**THE TASK**
Copy the passage of the mmu_notifier patch reply that opens with the words containing "Re: [PATCH 2/3]" and closes with "the new mmu_notifier_invalidate_range()", character for character.

**TEXT FOR ANALYSIS**
Re: [PATCH 2/3] mmu_notifier: Call mmu_notifier_invalidate_range() from VMM
From: Oded Gabbay
Date: Sat Aug 16 2014 - 08:56:27 EST
On 29/07/14 19:18, Joerg Roedel wrote:
> From: Joerg Roedel <jroedel@xxxxxxx>
>
> Add calls to the new mmu_notifier_invalidate_range()
> function to all places if the VMM that need it.
>
> Signed-off-by: Joerg Roedel <jroedel@xxxxxxx>
> ---
> include/linux/mmu_notifier.h | 28 ++++++++++++++++++++++++++++
> kernel/events/uprobes.c | 2 +-
> mm/fremap.c | 2 +-
> mm/huge_memory.c | 9 +++++----
> mm/hugetlb.c | 7 ++++++-
> mm/ksm.c | 4 ++--
> mm/memory.c | 3 ++-
> mm/migrate.c | 3 ++-
> mm/rmap.c | 2 +-
> 9 files changed, 48 insertions(+), 12 deletions(-)
>
> diff --git a/include/linux/mmu_notifier.h b/include/linux/mmu_notifier.h
> index 1bac99c..f760e95 100644
> --- a/include/linux/mmu_notifier.h
> +++ b/include/linux/mmu_notifier.h
> @@ -273,6 +273,32 @@ static inline void mmu_notifier_mm_destroy(struct mm_struct *mm)
> __young; \
> })
>
> +#define ptep_clear_flush_notify(__vma, __address, __ptep) \
> +({ \
> + unsigned long ___addr = __address & PAGE_MASK; \
> + struct mm_struct *___mm = (__vma)->vm_mm; \
> + pte_t ___pte; \
> + \
> + ___pte = ptep_clear_flush(__vma, __address, __ptep); \
> + mmu_notifier_invalidate_range(___mm, ___addr, \
> + ___addr + PAGE_SIZE); \
> + \
> + ___pte; \
> +})

**PROVIDED DATA**
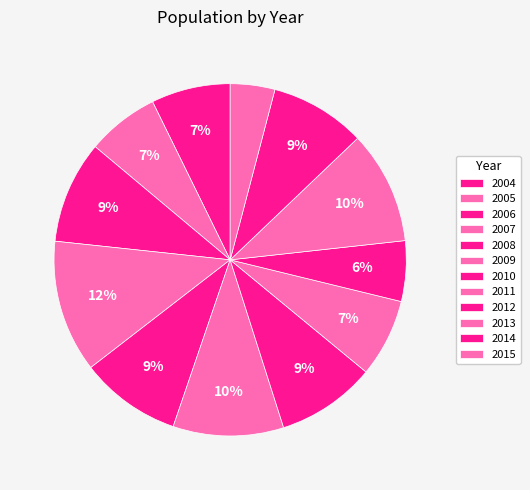

Is the sum of 2014 and 2011 greater than half?

No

**OUTPUT FOR THIS TASK**
Re: [PATCH 2/3] mmu_notifier: Call mmu_notifier_invalidate_range() from VMM
From: Oded Gabbay
Date: Sat Aug 16 2014 - 08:56:27 EST
On 29/07/14 19:18, Joerg Roedel wrote:
> From: Joerg Roedel <jroedel@xxxxxxx>
>
> Add calls to the new mmu_notifier_invalidate_range()